## TASK INSTRUCTIONS
The word "they" occurs in some lines of the listing. Copy those lines.

## INFORMATION PROVIDED
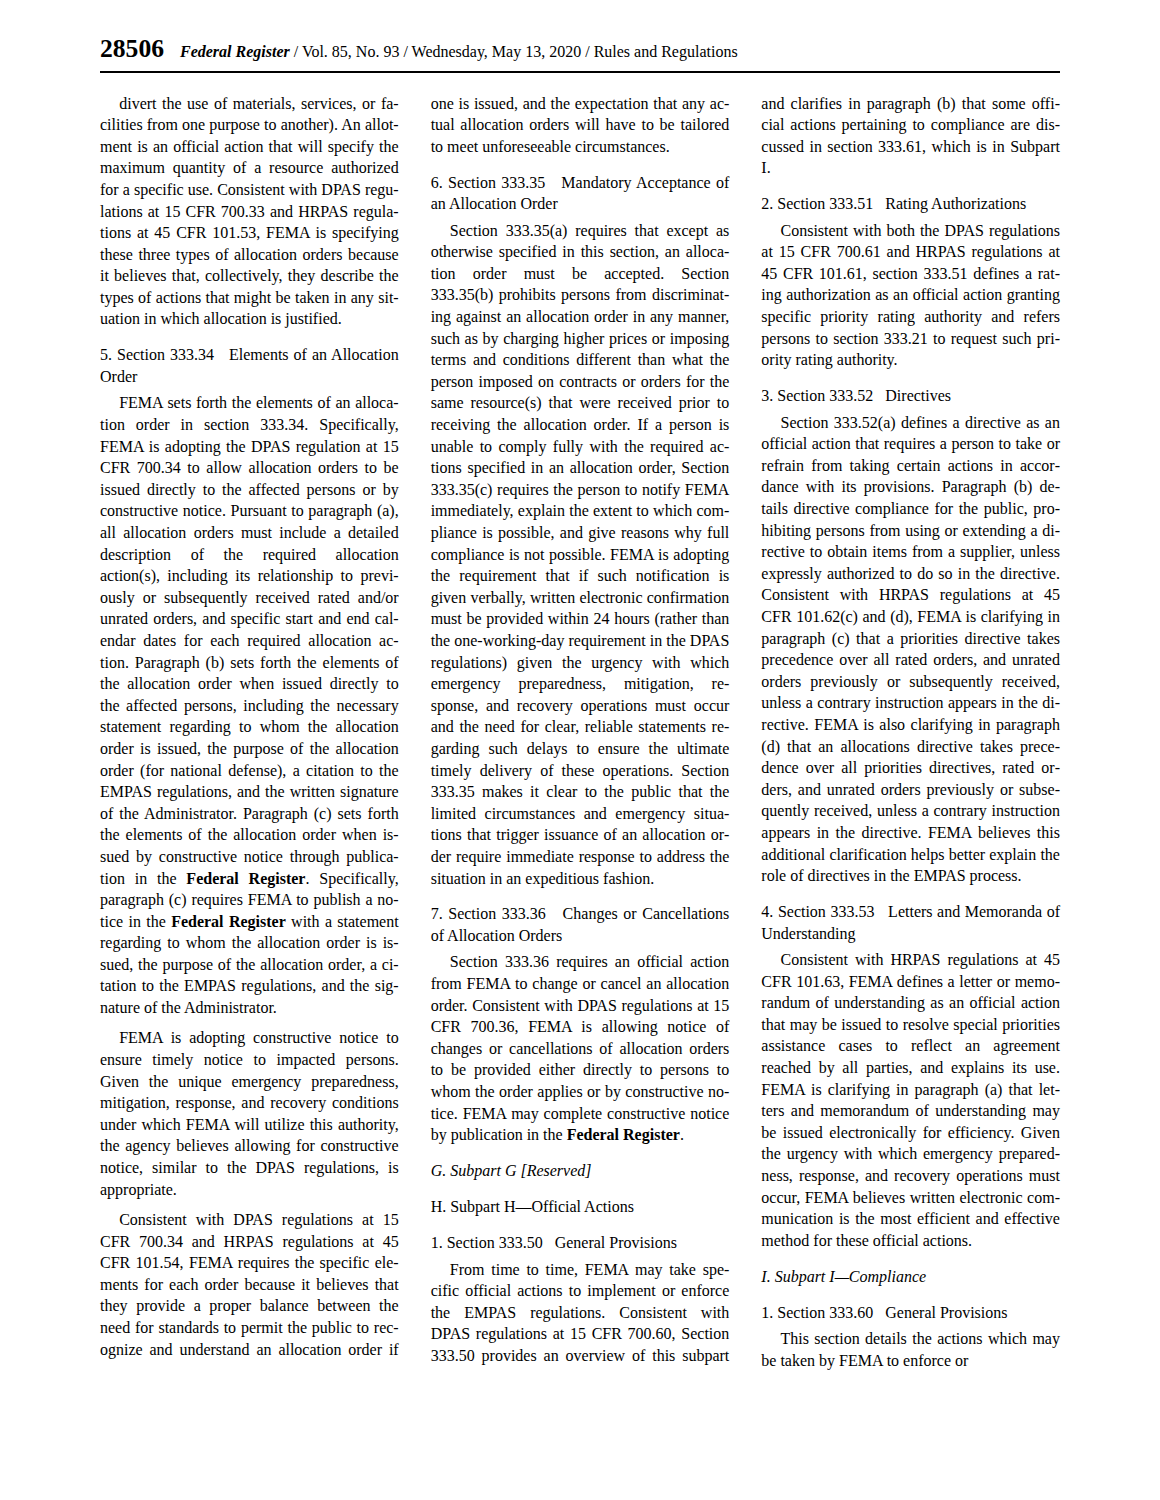28506
Federal Register / Vol. 85, No. 93 / Wednesday, May 13, 2020 / Rules and Regulations
divert the use of materials, services, or facilities from one purpose to another). An allotment is an official action that will specify the maximum quantity of a resource authorized for a specific use. Consistent with DPAS regulations at 15 CFR 700.33 and HRPAS regulations at 45 CFR 101.53, FEMA is specifying these three types of allocation orders because it believes that, collectively, they describe the types of actions that might be taken in any situation in which allocation is justified.
5. Section 333.34 Elements of an Allocation Order
FEMA sets forth the elements of an allocation order in section 333.34. Specifically, FEMA is adopting the DPAS regulation at 15 CFR 700.34 to allow allocation orders to be issued directly to the affected persons or by constructive notice. Pursuant to paragraph (a), all allocation orders must include a detailed description of the required allocation action(s), including its relationship to previously or subsequently received rated and/or unrated orders, and specific start and end calendar dates for each required allocation action. Paragraph (b) sets forth the elements of the allocation order when issued directly to the affected persons, including the necessary statement regarding to whom the allocation order is issued, the purpose of the allocation order (for national defense), a citation to the EMPAS regulations, and the written signature of the Administrator. Paragraph (c) sets forth the elements of the allocation order when issued by constructive notice through publication in the Federal Register. Specifically, paragraph (c) requires FEMA to publish a notice in the Federal Register with a statement regarding to whom the allocation order is issued, the purpose of the allocation order, a citation to the EMPAS regulations, and the signature of the Administrator.
FEMA is adopting constructive notice to ensure timely notice to impacted persons. Given the unique emergency preparedness, mitigation, response, and recovery conditions under which FEMA will utilize this authority, the agency believes allowing for constructive notice, similar to the DPAS regulations, is appropriate.
Consistent with DPAS regulations at 15 CFR 700.34 and HRPAS regulations at 45 CFR 101.54, FEMA requires the specific elements for each order because it believes that they provide a proper balance between the need for standards to permit the public to recognize and understand an allocation order if one is issued, and the expectation that any actual allocation orders will have to be tailored to meet unforeseeable circumstances.
6. Section 333.35 Mandatory Acceptance of an Allocation Order
Section 333.35(a) requires that except as otherwise specified in this section, an allocation order must be accepted. Section 333.35(b) prohibits persons from discriminating against an allocation order in any manner, such as by charging higher prices or imposing terms and conditions different than what the person imposed on contracts or orders for the same resource(s) that were received prior to receiving the allocation order. If a person is unable to comply fully with the required actions specified in an allocation order, Section 333.35(c) requires the person to notify FEMA immediately, explain the extent to which compliance is possible, and give reasons why full compliance is not possible. FEMA is adopting the requirement that if such notification is given verbally, written electronic confirmation must be provided within 24 hours (rather than the one-working-day requirement in the DPAS regulations) given the urgency with which emergency preparedness, mitigation, response, and recovery operations must occur and the need for clear, reliable statements regarding such delays to ensure the ultimate timely delivery of these operations. Section 333.35 makes it clear to the public that the limited circumstances and emergency situations that trigger issuance of an allocation order require immediate response to address the situation in an expeditious fashion.
7. Section 333.36 Changes or Cancellations of Allocation Orders
Section 333.36 requires an official action from FEMA to change or cancel an allocation order. Consistent with DPAS regulations at 15 CFR 700.36, FEMA is allowing notice of changes or cancellations of allocation orders to be provided either directly to persons to whom the order applies or by constructive notice. FEMA may complete constructive notice by publication in the Federal Register.
G. Subpart G [Reserved]
H. Subpart H—Official Actions
1. Section 333.50 General Provisions
From time to time, FEMA may take specific official actions to implement or enforce the EMPAS regulations. Consistent with DPAS regulations at 15 CFR 700.60, Section 333.50 provides an overview of this subpart and clarifies in paragraph (b) that some official actions pertaining to compliance are discussed in section 333.61, which is in Subpart I.
2. Section 333.51 Rating Authorizations
Consistent with both the DPAS regulations at 15 CFR 700.61 and HRPAS regulations at 45 CFR 101.61, section 333.51 defines a rating authorization as an official action granting specific priority rating authority and refers persons to section 333.21 to request such priority rating authority.
3. Section 333.52 Directives
Section 333.52(a) defines a directive as an official action that requires a person to take or refrain from taking certain actions in accordance with its provisions. Paragraph (b) details directive compliance for the public, prohibiting persons from using or extending a directive to obtain items from a supplier, unless expressly authorized to do so in the directive. Consistent with HRPAS regulations at 45 CFR 101.62(c) and (d), FEMA is clarifying in paragraph (c) that a priorities directive takes precedence over all rated orders, and unrated orders previously or subsequently received, unless a contrary instruction appears in the directive. FEMA is also clarifying in paragraph (d) that an allocations directive takes precedence over all priorities directives, rated orders, and unrated orders previously or subsequently received, unless a contrary instruction appears in the directive. FEMA believes this additional clarification helps better explain the role of directives in the EMPAS process.
4. Section 333.53 Letters and Memoranda of Understanding
Consistent with HRPAS regulations at 45 CFR 101.63, FEMA defines a letter or memorandum of understanding as an official action that may be issued to resolve special priorities assistance cases to reflect an agreement reached by all parties, and explains its use. FEMA is clarifying in paragraph (a) that letters and memorandum of understanding may be issued electronically for efficiency. Given the urgency with which emergency preparedness, response, and recovery operations must occur, FEMA believes written electronic communication is the most efficient and effective method for these official actions.
I. Subpart I—Compliance
1. Section 333.60 General Provisions
This section details the actions which may be taken by FEMA to enforce or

## YOUR RESPONSE
divert the use of materials, services, or facilities from one purpose to another). An allotment is an official action that will specify the maximum quantity of a resource authorized for a specific use. Consistent with DPAS regulations at 15 CFR 700.33 and HRPAS regulations at 45 CFR 101.53, FEMA is specifying these three types of allocation orders because it believes that, collectively, they describe the types of actions that might be taken in any situation in which allocation is justified.
Consistent with DPAS regulations at 15 CFR 700.34 and HRPAS regulations at 45 CFR 101.54, FEMA requires the specific elements for each order because it believes that they provide a proper balance between the need for standards to permit the public to recognize and understand an allocation order if one is issued, and the expectation that any actual allocation orders will have to be tailored to meet unforeseeable circumstances.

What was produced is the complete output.